Does anyone with Condor or SGE volunteer to test?
WLCG management board
-- Main focus has been the pledges to 2012 which were due at the end
of November.
-- Experiment specific SAM tests
-- HEP benchmarking - moving on from KSI2K
Purpose is to decide the relevant benchmarks. Partly that we don't
always trust the vendors, partly that their benchmarks aren't
always relevant for our type of work. Some of the used benchmarks
are proprietary, with a licence fee - e.g $200 (was $170) for
"educational" users.
-- CCRC (Common Computing Readiness Challenge) preparations are
ongoing. What needs to be in place... timelines etc. Main thing for
T2s to be concerned about is having SRMv2.2 available and stable.
There are weekly meetings (Mondays). For GridPP, Andrew Sansum
attends.
DTEAM
-- "Areas that DTEAM could benefit from more Tier-1 input " - result
of recent GridPP Tier-1 reviews.
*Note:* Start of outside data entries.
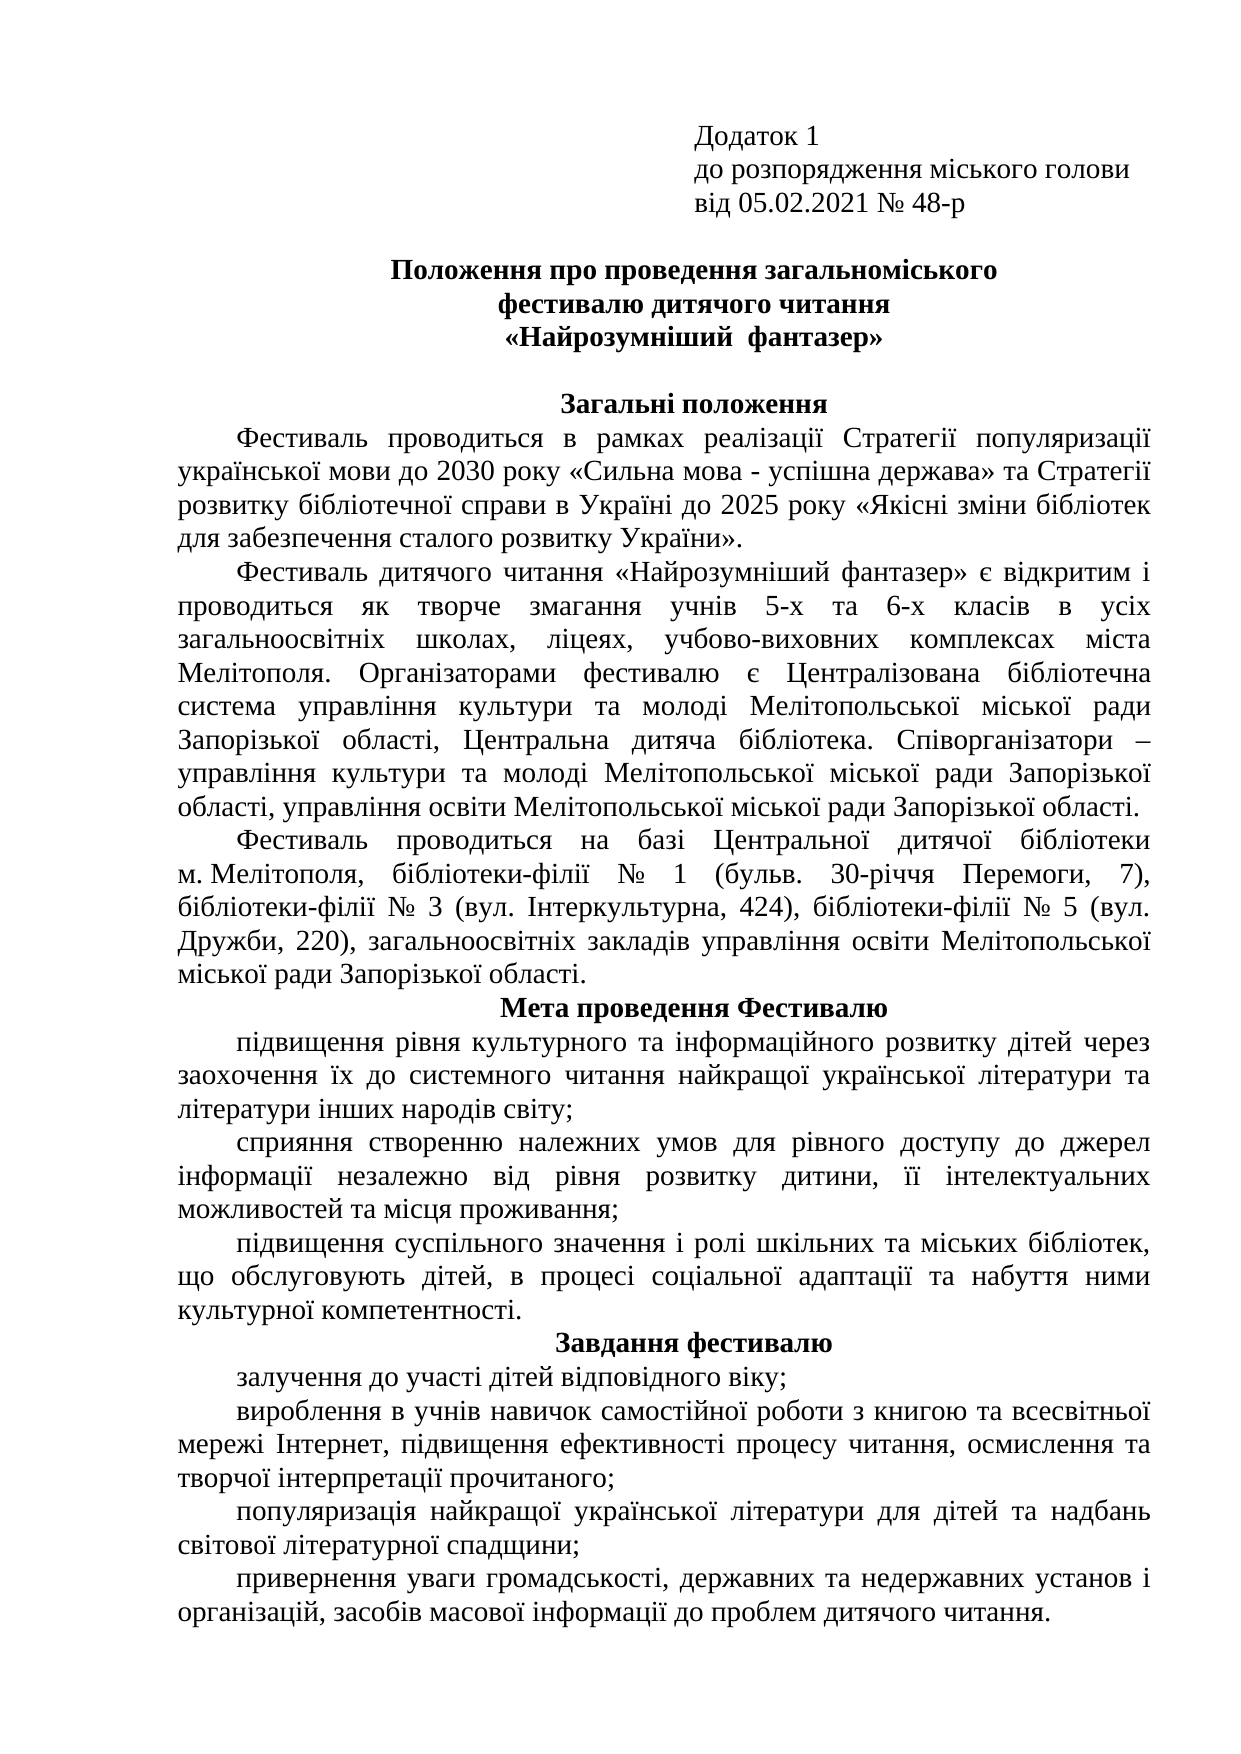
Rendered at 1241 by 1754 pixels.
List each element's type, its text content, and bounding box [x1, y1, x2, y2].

text популяризація найкращої української літератури для дітей та надбань світової літературної спадщини; [177, 1493, 1152, 1560]
text Фестиваль дитячого читання «Найрозумніший фантазер» є відкритим і проводиться як творче змагання учнів 5-х та 6-х класів в усіх загальноосвітніх школах, ліцеях, учбово-виховних комплексах міста Мелітополя. Організаторами фестивалю є Централізована бібліотечна система управління культури та молоді Мелітопольської міської ради Запорізької області, Центральна дитяча бібліотека. Співорганізатори – управління культури та молоді Мелітопольської міської ради Запорізької області, управління освіти Мелітопольської міської ради Запорізької області. [177, 554, 1152, 822]
text підвищення суспільного значення і ролі шкільних та міських бібліотек, що обслуговують дітей, в процесі соціальної адаптації та набуття ними культурної компетентності. [177, 1225, 1152, 1326]
text Фестиваль проводиться на базі Центральної дитячої бібліотеки м. Мелітополя, бібліотеки-філії № 1 (бульв. 30-річчя Перемоги, 7), бібліотеки-філії № 3 (вул. Інтеркультурна, 424), бібліотеки-філії № 5 (вул. Дружби, 220), загальноосвітніх закладів управління освіти Мелітопольської міської ради Запорізької області. [177, 822, 1152, 990]
text до розпорядження міського голови [694, 152, 1152, 185]
text від 05.02.2021 № 48-р [694, 185, 1152, 219]
text залучення до участі дітей відповідного віку; [177, 1359, 1152, 1393]
text вироблення в учнів навичок самостійної роботи з книгою та всесвітньої мережі Інтернет, підвищення ефективності процесу читання, осмислення та творчої інтерпретації прочитаного; [177, 1393, 1152, 1493]
text сприяння створенню належних умов для рівного доступу до джерел інформації незалежно від рівня розвитку дитини, її інтелектуальних можливостей та місця проживання; [177, 1124, 1152, 1225]
text Мета проведення Фестивалю [177, 990, 1152, 1024]
text Положення про проведення загальноміського [177, 252, 1152, 286]
text привернення уваги громадськості, державних та недержавних установ і організацій, засобів масової інформації до проблем дитячого читання. [177, 1560, 1152, 1627]
text «Найрозумніший фантазер» [177, 319, 1152, 353]
text Завдання фестивалю [177, 1326, 1152, 1359]
text Фестиваль проводиться в рамках реалізації Стратегії популяризації української мови до 2030 року «Сильна мова - успішна держава» та Стратегії розвитку бібліотечної справи в Україні до 2025 року «Якісні зміни бібліотек для забезпечення сталого розвитку України». [177, 420, 1152, 554]
text Додаток 1 [694, 118, 1152, 152]
text Загальні положення [177, 386, 1152, 420]
text фестивалю дитячого читання [177, 286, 1152, 319]
text підвищення рівня культурного та інформаційного розвитку дітей через заохочення їх до системного читання найкращої української літератури та літератури інших народів світу; [177, 1024, 1152, 1124]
Many areas that could be
covered:CEs; dCache; CASTOR; WMS; FTS; RB's; MON box; R-GMA;
monitoring; SRB; Information system; LSF; storage services; machine
room management; security; Oracle
Suggestion that we would have more clout combined (T1 + T2s).
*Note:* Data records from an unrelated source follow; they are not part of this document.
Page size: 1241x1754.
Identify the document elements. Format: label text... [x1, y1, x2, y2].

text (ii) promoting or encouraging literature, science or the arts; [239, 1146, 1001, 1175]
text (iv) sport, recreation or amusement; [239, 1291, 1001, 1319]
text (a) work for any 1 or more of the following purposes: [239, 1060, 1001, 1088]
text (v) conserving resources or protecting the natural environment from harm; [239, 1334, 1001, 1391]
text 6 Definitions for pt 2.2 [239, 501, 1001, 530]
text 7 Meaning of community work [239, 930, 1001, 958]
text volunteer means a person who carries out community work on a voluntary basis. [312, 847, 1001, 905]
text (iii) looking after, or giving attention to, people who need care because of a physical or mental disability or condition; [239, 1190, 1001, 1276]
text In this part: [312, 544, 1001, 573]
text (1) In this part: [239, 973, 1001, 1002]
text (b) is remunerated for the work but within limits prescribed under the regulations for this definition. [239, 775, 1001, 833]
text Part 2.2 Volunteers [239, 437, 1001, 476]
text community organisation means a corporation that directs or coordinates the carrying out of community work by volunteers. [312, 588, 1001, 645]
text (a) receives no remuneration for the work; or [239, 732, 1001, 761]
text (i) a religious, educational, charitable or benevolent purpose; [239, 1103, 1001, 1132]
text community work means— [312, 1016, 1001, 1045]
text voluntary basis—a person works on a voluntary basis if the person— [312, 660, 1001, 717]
Suggestion that a T1 blog would be useful.
Suggestion that joint purchases with T2s piggybacking on T1
purchases.
-- Following up on tickets
Instances of slow turnaround once the ticket has reached the ROC.
This needs follow-up. (ACTION JC)
-- Feedback on incident response procedure (simple form):
http://www.gridpp.ac.uk/deployment/security/inchand/index.html
-- Ops meeting news
11:15 Regional planning (10')
- Plans for deployment of gLite-WMS
Discussion again about local VOs and local WMS. ScotGrid will
install local WMS. SouthGrid have not discussed it yet. NorthGrid
needs another meeting to discuss it.
London has a regional LFC, and Imperial is of course heavily
involved in WMS but is currently doing performance testing. Will
have a local WMS for VOs soon.
NGS: DNS style VOs need enabling, pool accounts too. Problem found
(ScotGrid) with short timeout on SAM - thus SAM requires special
privileged access. Also some questions about the information
schema.
NGS uses GSI authentication to log in, giving shell access to UIs
from where jobs are run. This is necessary because NGS are (in
general) running Globus/VDT, not gLite - simpler software stack.
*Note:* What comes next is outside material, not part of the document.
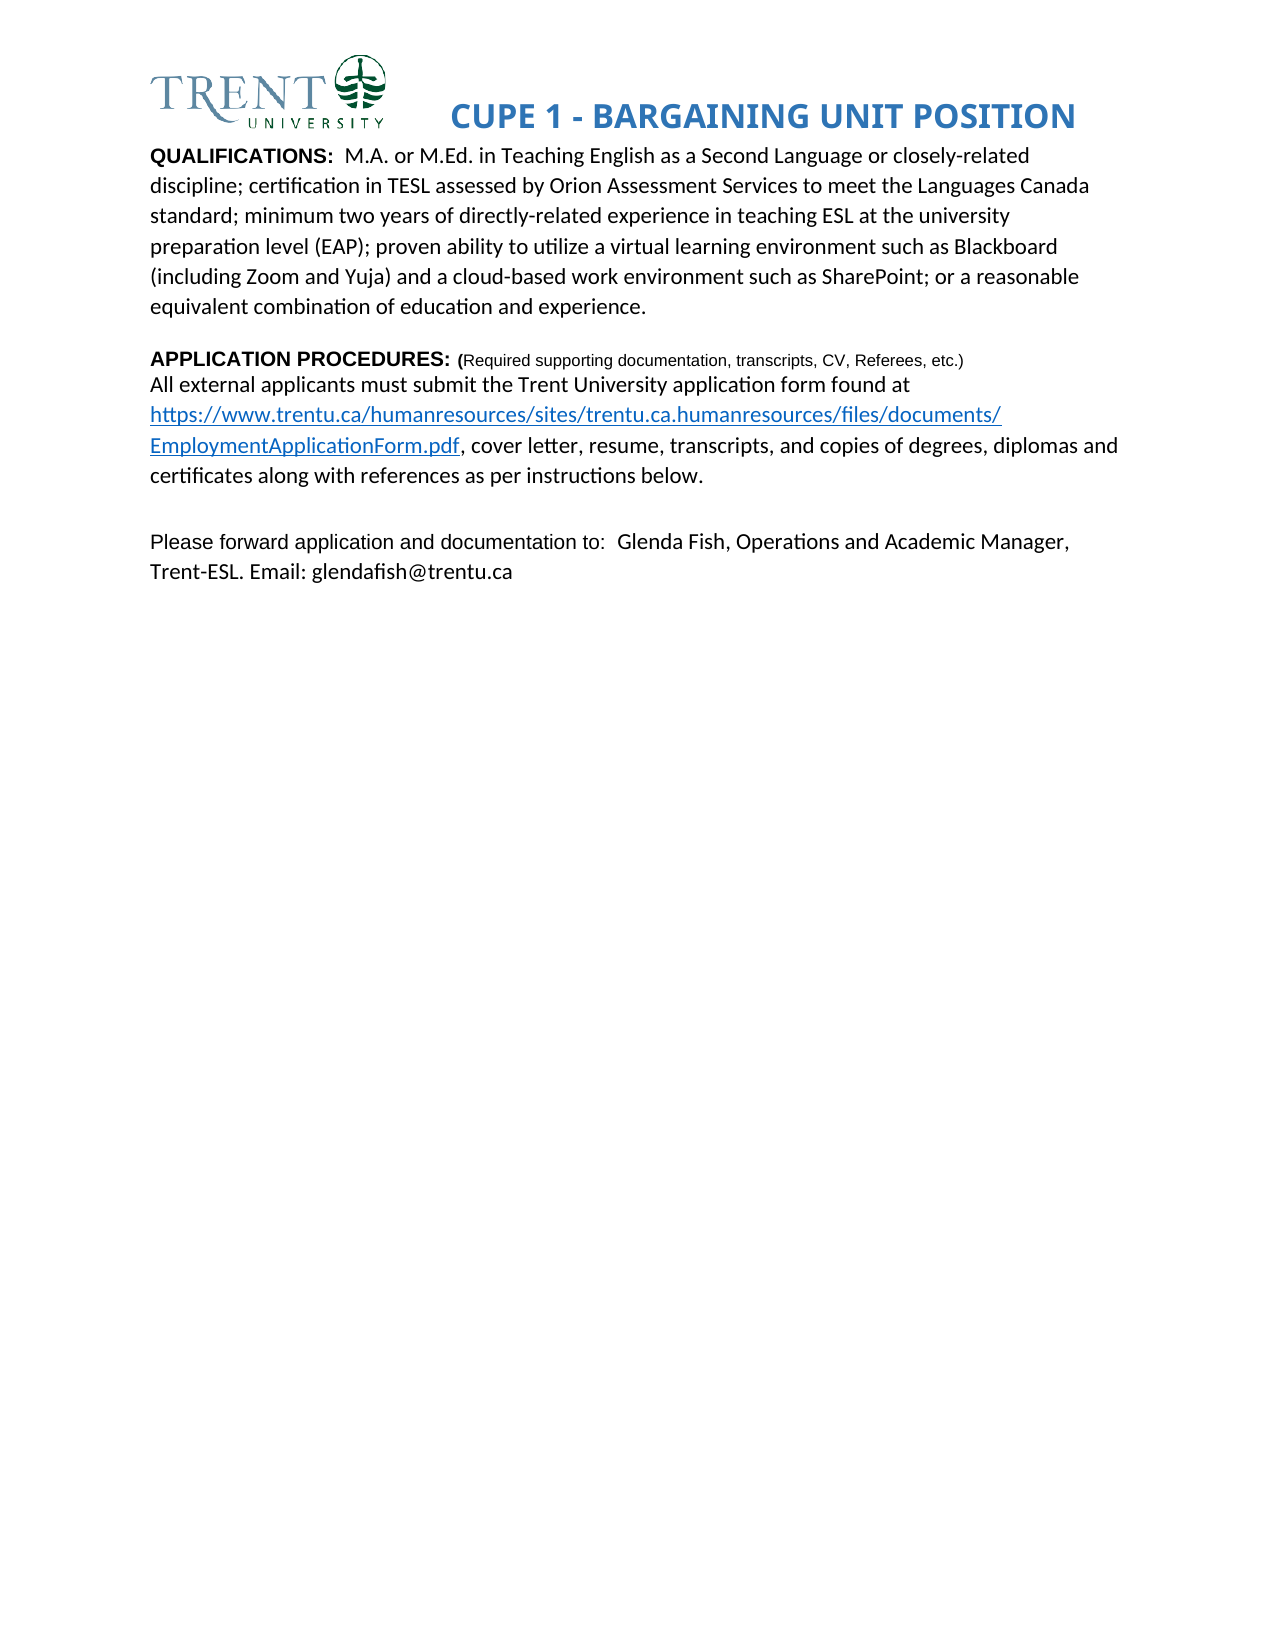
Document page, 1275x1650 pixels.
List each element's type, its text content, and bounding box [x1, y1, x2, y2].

Portals exist and are maturing all the time, e.g. portal.ngs.ac.uk.
11:25 AOB (05')
Oxford have DPM on 64 bit (pool nodes). This issue was also
discussed in the storage meeting Wed.
PG specifically mentioned problems with DNS style VOs, particularly
on UIs. The VOMS file to match the VO (in /opt/glite/etc/vomses)
does not get generated correctly (with YAIM). It works manually.
However, ScotGrid enabled them 2 months ago with no problems?
|